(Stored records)
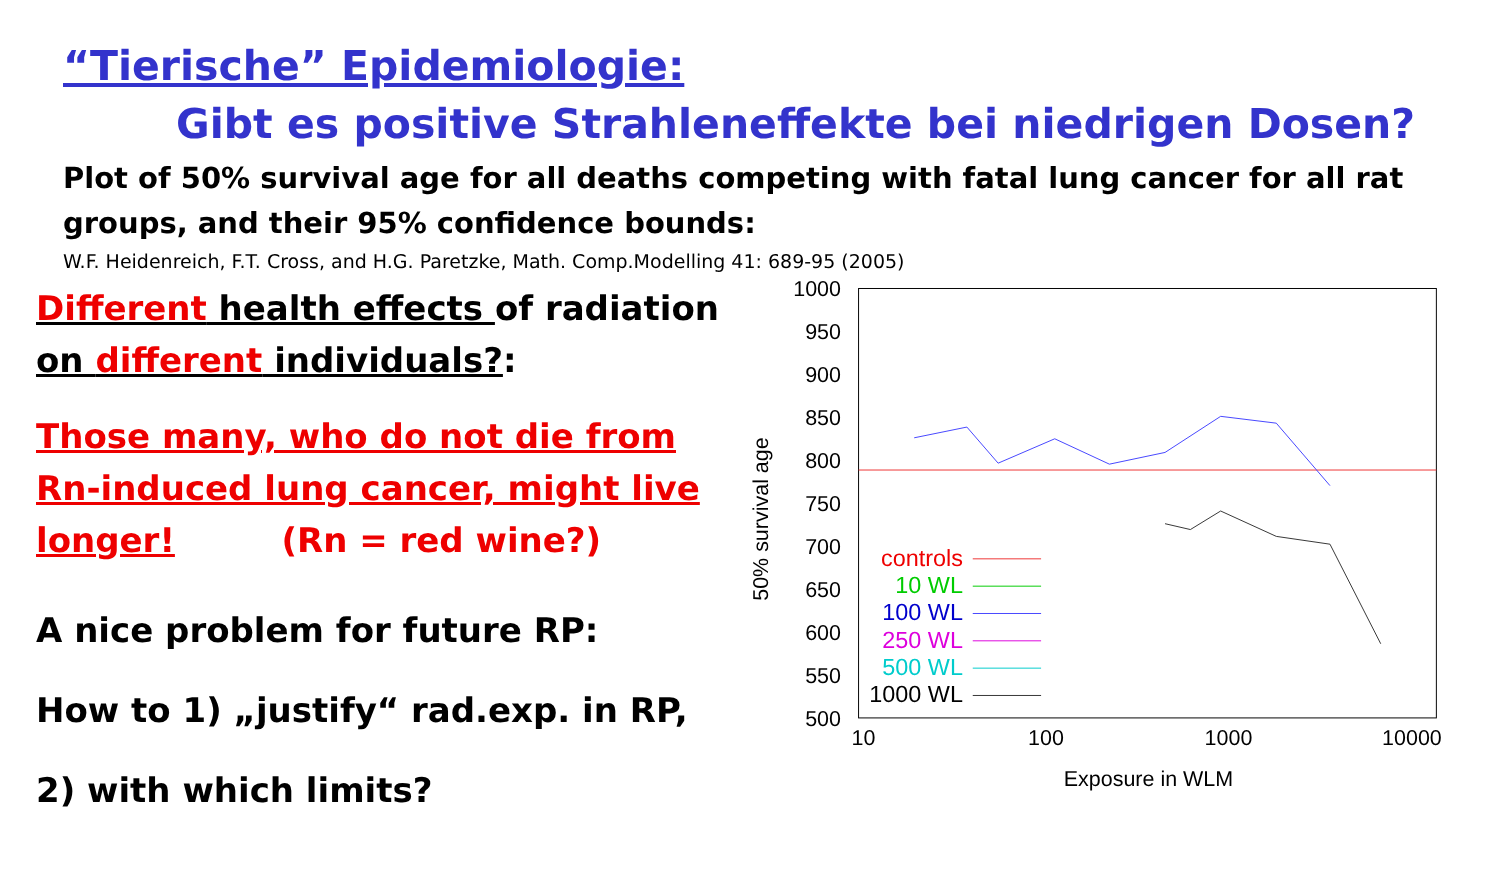“Tierische” Epidemiologie:
Gibt es positive Strahleneffekte bei niedrigen Dosen?
Plot of 50% survival age for all deaths competing with fatal lung cancer for all rat groups, and their 95% confidence bounds:
W.F. Heidenreich, F.T. Cross, and H.G. Paretzke, Math. Comp.Modelling 41: 689-95 (2005)
Different health effects of radiation
on different individuals?:
Those many, who do not die from Rn-induced lung cancer, might live longer! (Rn = red wine?)
A nice problem for future RP:
How to 1) „justify“ rad.exp. in RP,
2) with which limits?
50% survival age
1000
950
900
850
800
750
700
650
600
550
500
10
100
1000
10000
Exposure in WLM
controls
10 WL
100 WL
250 WL
500 WL
1000 WL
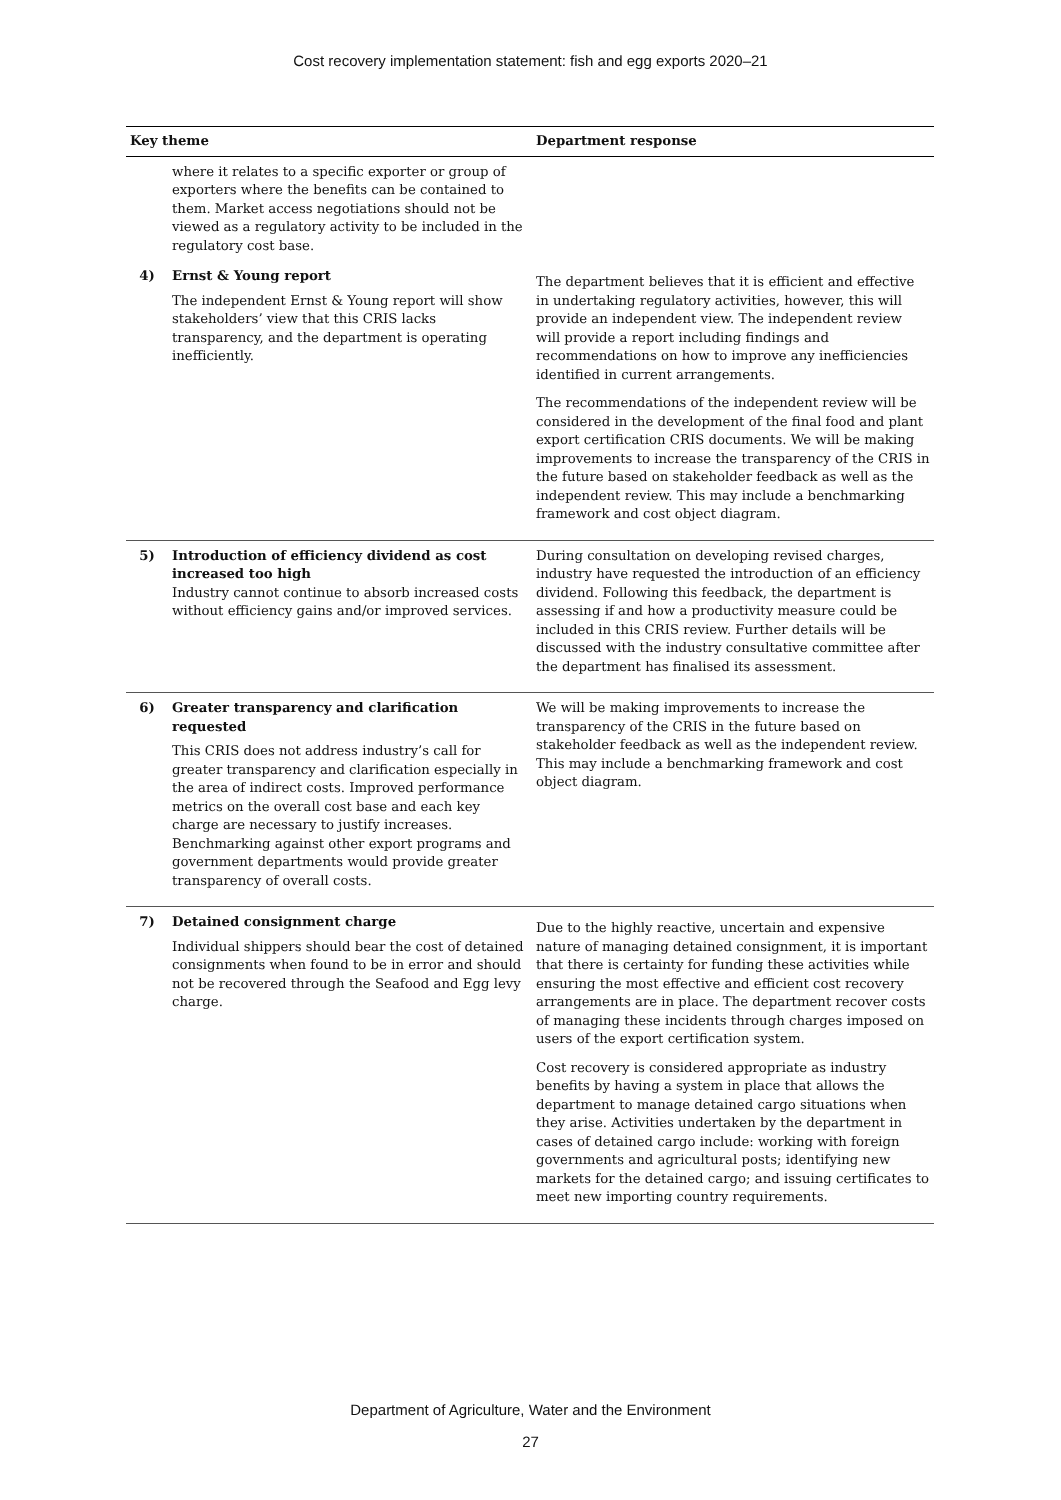Cost recovery implementation statement: fish and egg exports 2020–21
| Key theme | | Department response |
| --- | --- | --- |
| | where it relates to a specific exporter or group of exporters where the benefits can be contained to them. Market access negotiations should not be viewed as a regulatory activity to be included in the regulatory cost base. | |
| 4) | Ernst & Young report The independent Ernst & Young report will show stakeholders’ view that this CRIS lacks transparency, and the department is operating inefficiently. | The department believes that it is efficient and effective in undertaking regulatory activities, however, this will provide an independent view. The independent review will provide a report including findings and recommendations on how to improve any inefficiencies identified in current arrangements. The recommendations of the independent review will be considered in the development of the final food and plant export certification CRIS documents. We will be making improvements to increase the transparency of the CRIS in the future based on stakeholder feedback as well as the independent review. This may include a benchmarking framework and cost object diagram. |
| 5) | Introduction of efficiency dividend as cost increased too high Industry cannot continue to absorb increased costs without efficiency gains and/or improved services. | During consultation on developing revised charges, industry have requested the introduction of an efficiency dividend. Following this feedback, the department is assessing if and how a productivity measure could be included in this CRIS review. Further details will be discussed with the industry consultative committee after the department has finalised its assessment. |
| 6) | Greater transparency and clarification requested This CRIS does not address industry’s call for greater transparency and clarification especially in the area of indirect costs. Improved performance metrics on the overall cost base and each key charge are necessary to justify increases. Benchmarking against other export programs and government departments would provide greater transparency of overall costs. | We will be making improvements to increase the transparency of the CRIS in the future based on stakeholder feedback as well as the independent review. This may include a benchmarking framework and cost object diagram. |
| 7) | Detained consignment charge Individual shippers should bear the cost of detained consignments when found to be in error and should not be recovered through the Seafood and Egg levy charge. | Due to the highly reactive, uncertain and expensive nature of managing detained consignment, it is important that there is certainty for funding these activities while ensuring the most effective and efficient cost recovery arrangements are in place. The department recover costs of managing these incidents through charges imposed on users of the export certification system. Cost recovery is considered appropriate as industry benefits by having a system in place that allows the department to manage detained cargo situations when they arise. Activities undertaken by the department in cases of detained cargo include: working with foreign governments and agricultural posts; identifying new markets for the detained cargo; and issuing certificates to meet new importing country requirements. |
Department of Agriculture, Water and the Environment
27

REQUIRED WORK: Return every entry above exactly as written, minus the pictures.

OUTPUT FOR THIS EXERCISE:
“Tierische” Epidemiologie:
Gibt es positive Strahleneffekte bei niedrigen Dosen?
Plot of 50% survival age for all deaths competing with fatal lung cancer for all rat groups, and their 95% confidence bounds:
W.F. Heidenreich, F.T. Cross, and H.G. Paretzke, Math. Comp.Modelling 41: 689-95 (2005)
Different health effects of radiation
on different individuals?:
Those many, who do not die from Rn-induced lung cancer, might live longer! (Rn = red wine?)
A nice problem for future RP:
How to 1) „justify“ rad.exp. in RP,
2) with which limits?
50% survival age
1000
950
900
850
800
750
700
650
600
550
500
10
100
1000
10000
Exposure in WLM
controls
10 WL
100 WL
250 WL
500 WL
1000 WL
Cost recovery implementation statement: fish and egg exports 2020–21
| Key theme | | Department response |
| --- | --- | --- |
| | where it relates to a specific exporter or group of exporters where the benefits can be contained to them. Market access negotiations should not be viewed as a regulatory activity to be included in the regulatory cost base. | |
| 4) | Ernst & Young report The independent Ernst & Young report will show stakeholders’ view that this CRIS lacks transparency, and the department is operating inefficiently. | The department believes that it is efficient and effective in undertaking regulatory activities, however, this will provide an independent view. The independent review will provide a report including findings and recommendations on how to improve any inefficiencies identified in current arrangements. The recommendations of the independent review will be considered in the development of the final food and plant export certification CRIS documents. We will be making improvements to increase the transparency of the CRIS in the future based on stakeholder feedback as well as the independent review. This may include a benchmarking framework and cost object diagram. |
| 5) | Introduction of efficiency dividend as cost increased too high Industry cannot continue to absorb increased costs without efficiency gains and/or improved services. | During consultation on developing revised charges, industry have requested the introduction of an efficiency dividend. Following this feedback, the department is assessing if and how a productivity measure could be included in this CRIS review. Further details will be discussed with the industry consultative committee after the department has finalised its assessment. |
| 6) | Greater transparency and clarification requested This CRIS does not address industry’s call for greater transparency and clarification especially in the area of indirect costs. Improved performance metrics on the overall cost base and each key charge are necessary to justify increases. Benchmarking against other export programs and government departments would provide greater transparency of overall costs. | We will be making improvements to increase the transparency of the CRIS in the future based on stakeholder feedback as well as the independent review. This may include a benchmarking framework and cost object diagram. |
| 7) | Detained consignment charge Individual shippers should bear the cost of detained consignments when found to be in error and should not be recovered through the Seafood and Egg levy charge. | Due to the highly reactive, uncertain and expensive nature of managing detained consignment, it is important that there is certainty for funding these activities while ensuring the most effective and efficient cost recovery arrangements are in place. The department recover costs of managing these incidents through charges imposed on users of the export certification system. Cost recovery is considered appropriate as industry benefits by having a system in place that allows the department to manage detained cargo situations when they arise. Activities undertaken by the department in cases of detained cargo include: working with foreign governments and agricultural posts; identifying new markets for the detained cargo; and issuing certificates to meet new importing country requirements. |
Department of Agriculture, Water and the Environment
27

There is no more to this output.